Mutlu Sonuç Neyin Mükâfatı İdi?

Cenâb-ı Hakk'ın azabı da, mükâfatı da belli kanunlara, değişmeyen plân ve programlara bağlanmıştır. Kendilerini azap sınırına itenler başaşağı gelirler; mükâfat sınırına ulaşanlar da hem dünyada, hem de âhirette ilâhî lütfa mazhar olurlar. Ancak bu mutlu sonuç neyin mükâfatıdır?
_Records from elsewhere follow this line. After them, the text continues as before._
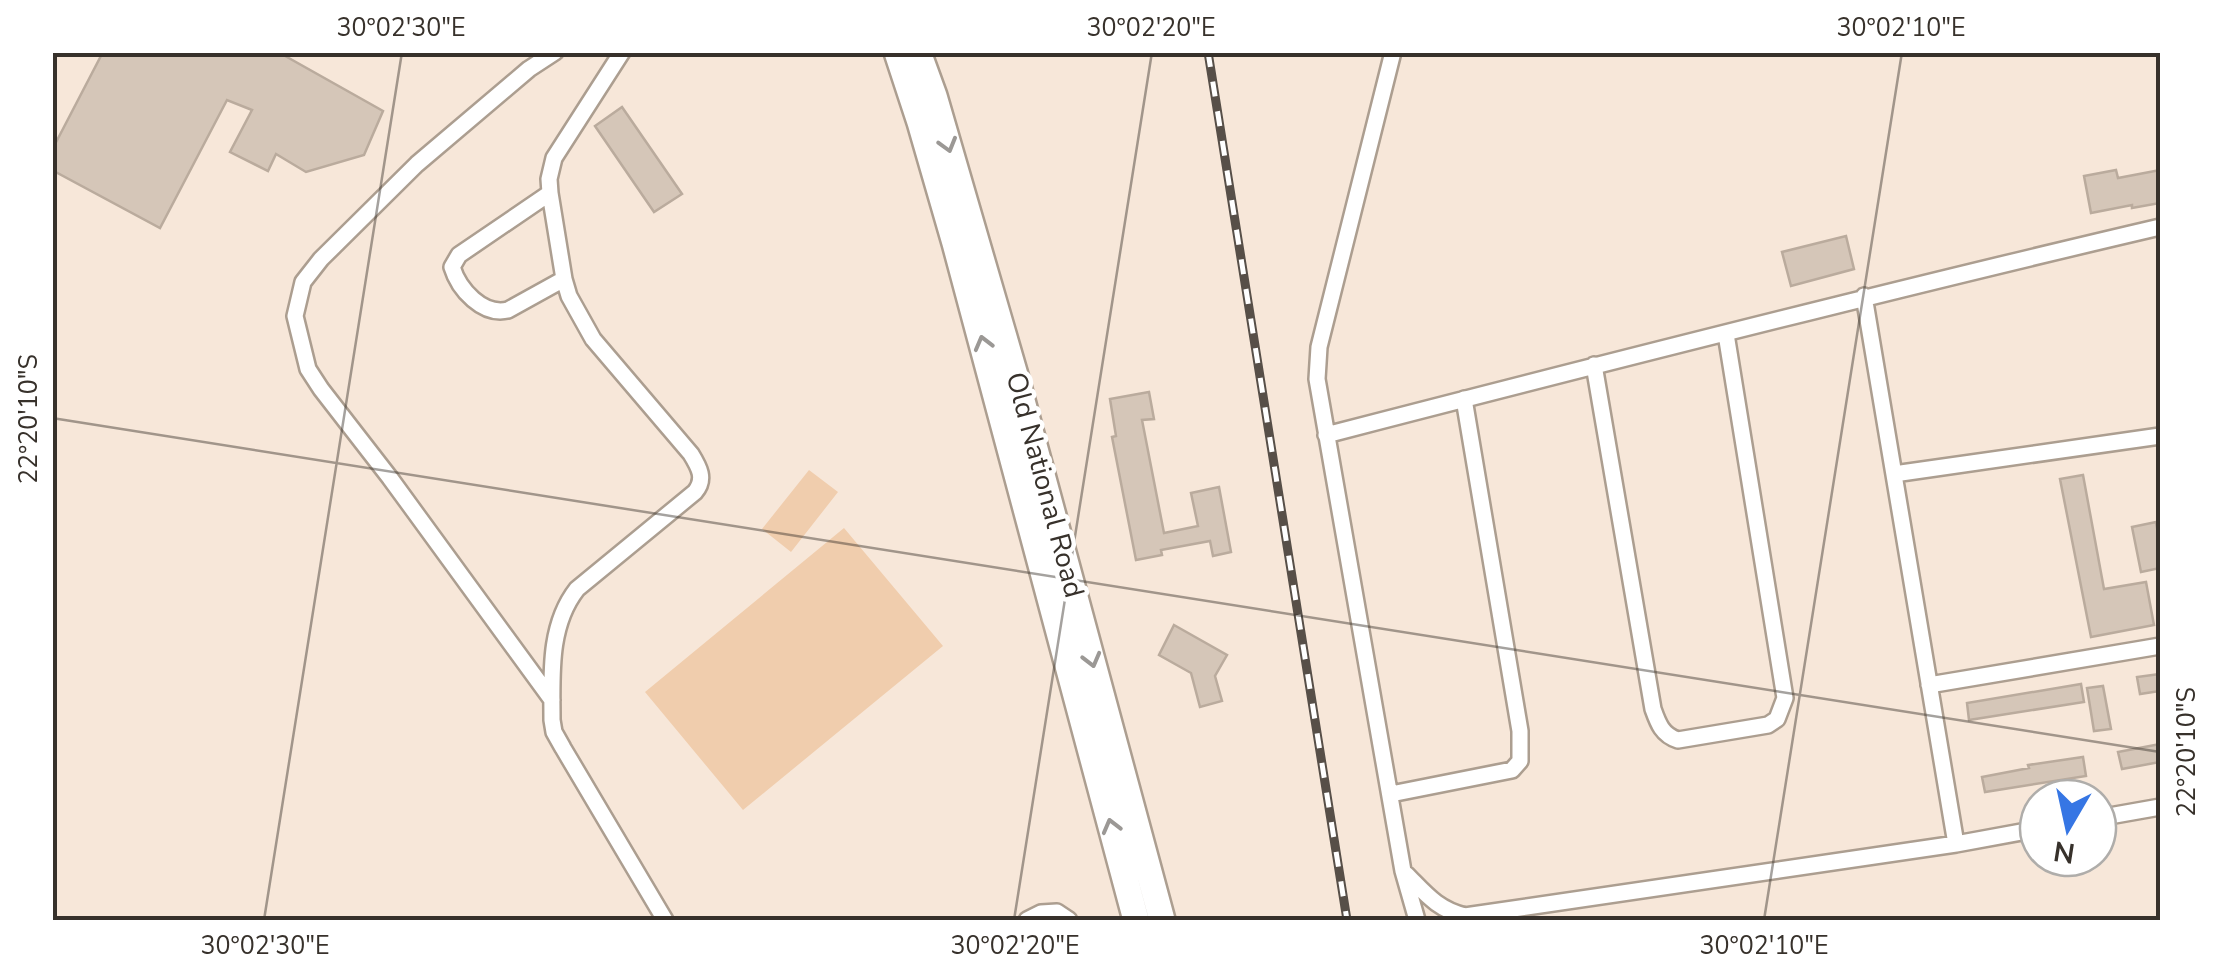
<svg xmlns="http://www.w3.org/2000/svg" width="2213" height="973" font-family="'Nunito Sans',sans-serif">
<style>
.green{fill:#f0cdad}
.building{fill:#d5c6b8;stroke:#baab9d;stroke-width:2.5}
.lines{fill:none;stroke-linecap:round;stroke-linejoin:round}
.street-casing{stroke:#ac9e90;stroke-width:20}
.primary-casing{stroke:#ac9e90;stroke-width:30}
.street{stroke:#fff;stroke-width:15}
.primary{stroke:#fff;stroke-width:25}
.rail-casing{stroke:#574f48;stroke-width:9}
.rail{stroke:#fff;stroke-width:5;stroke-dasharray:15;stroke-linecap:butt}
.oneway{stroke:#9b9895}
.ticks{fill:none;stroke:#37312b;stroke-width:2.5;stroke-opacity:0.45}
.labels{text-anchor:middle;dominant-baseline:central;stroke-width:9;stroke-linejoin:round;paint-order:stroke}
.street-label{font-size:28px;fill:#37312b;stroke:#fff}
.neatline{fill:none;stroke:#37312b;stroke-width:4}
.ticks-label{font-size:25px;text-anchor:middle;fill:#37312b}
</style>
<rect width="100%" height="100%" fill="#f7e7d9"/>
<!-- green -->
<path class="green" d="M809,470L838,492L791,552L762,529Z
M844,528L943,646L743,810L645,692Z"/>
<!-- building -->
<path class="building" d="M103,52H278L383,111L364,155L306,172L276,154L268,171L230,152L252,110L227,100L160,228L52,170V150Z
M622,107L682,194L654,212L595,126Z
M2116,170L2118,178L2160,170V203L2132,208V205L2091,213L2084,176Z
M1846,236L1854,269L1791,286L1782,252Z
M1149,392L1154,419L1142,420L1164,533L1198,526L1191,493L1219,487L1231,552L1213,556L1210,541L1161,550L1162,555L1136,560L1112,437L1116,436L1110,399Z
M2083,475L2104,589L2146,582L2154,625L2091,637L2060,479Z
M2156,522L2160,545V568L2141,572L2132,527Z
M1174,625L1227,655L1215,676L1222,701L1200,707L1191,673L1159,655Z
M2160,674V691L2140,694L2137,677Z
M2081,684L2084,702L1969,720L1967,703Z
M2103,686L2111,729L2094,731L2087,688Z
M2160,744V762L2122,769L2118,752Z
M2083,757L2086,776L1985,792L1982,777L2029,768L2028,765Z"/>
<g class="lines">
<defs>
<path id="street" d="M622,52L554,158L549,179L550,193L564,279L569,296L593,339L691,454C699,467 706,479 695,492L577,589C548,626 552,676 552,720L554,732L563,748L665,920
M1393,52L1319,347L1317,379L1403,871L1417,920
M550,193L459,255L452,267C459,290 483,316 508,310L564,279
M1864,296L1956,844
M1594,365L1653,709C1658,723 1662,735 1678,740L1768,725L1777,719L1785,698L1726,334
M1326,435C1604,363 1882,292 2160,227
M1894,474L2160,436
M1929,685L2160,646
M552,700L390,478L321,389L308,369L295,316L303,282L321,259L417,164L529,69L555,52
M1391,794L1512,770L1520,761V731L1464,399
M2098,818L2160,807
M1406,874C1426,894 1437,909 1465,916L1956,844L2038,829
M1027,920L1041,913L1057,912L1069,920"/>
<path id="primary" d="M897,52L920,122L955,243L1136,920
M918,52L934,96L1017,382L1162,920"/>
</defs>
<!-- street casing -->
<use href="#street" class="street-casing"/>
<!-- primary casing -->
<use href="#primary" class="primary-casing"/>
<!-- street -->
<use href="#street" class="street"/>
<!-- primary -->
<use href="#primary" class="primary"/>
<defs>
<path id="rail" d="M1208,52L1347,920"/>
</defs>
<!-- rail casing -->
<use href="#rail" class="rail-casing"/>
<!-- rail -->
<use href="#rail" class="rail"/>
</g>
<!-- one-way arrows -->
<defs><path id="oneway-chevron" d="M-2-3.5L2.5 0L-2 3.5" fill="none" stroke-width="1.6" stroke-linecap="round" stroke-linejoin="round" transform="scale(2.5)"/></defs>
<g class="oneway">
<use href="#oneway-chevron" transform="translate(948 145) rotate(74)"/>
<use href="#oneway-chevron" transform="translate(983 343) rotate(-105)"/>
<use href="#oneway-chevron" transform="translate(1092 660) rotate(75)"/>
<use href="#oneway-chevron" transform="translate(1111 826) rotate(-105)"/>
</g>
<!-- ticks -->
<path class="ticks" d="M52,418L2160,752M264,920L402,52M1014,920L1152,52M1764,920L1902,52"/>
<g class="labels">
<!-- street labels -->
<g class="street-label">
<text transform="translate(1045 485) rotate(75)">Old National Road</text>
</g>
</g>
<!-- border -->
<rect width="2213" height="973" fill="none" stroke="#ffffff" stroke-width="110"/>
<!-- north arrow -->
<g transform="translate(2068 828) rotate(189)"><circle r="48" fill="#ffffff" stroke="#afadaa" stroke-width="2.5"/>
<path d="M0-8L18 38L0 25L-18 38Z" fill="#3676e4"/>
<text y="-15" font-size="28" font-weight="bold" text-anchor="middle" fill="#37312b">N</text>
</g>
<rect x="55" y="55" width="2103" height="863" class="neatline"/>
<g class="ticks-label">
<text x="401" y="36">30°02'30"E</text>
<text x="1151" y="36">30°02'20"E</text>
<text x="1901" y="36">30°02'10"E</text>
<text transform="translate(28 419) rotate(-90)" y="9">22°20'10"S</text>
<text transform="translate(2186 752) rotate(-90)" y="9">22°20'10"S</text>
<text x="265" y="954">30°02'30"E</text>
<text x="1015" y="954">30°02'20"E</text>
<text x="1764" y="954">30°02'10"E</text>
</g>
</svg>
Âyetin açık delâletinden bunun iki madde halinde belirlendiğini anlıyoruz:

1.  Allah'a imân edip kıyamet gününde O'nun huzurunda toplanacağını düşünerek korkan; Allah'ın her varlık üzerinde denetici ve gözetici olduğunu hatırlayarak hayatını ona göre düzene sokan ve her işte Allah'ın kudretini hesaba katarak meşru sınırdan ayrılmayan mü'min, sözü edilen mükâfata uzanan yola girmiş sayılır.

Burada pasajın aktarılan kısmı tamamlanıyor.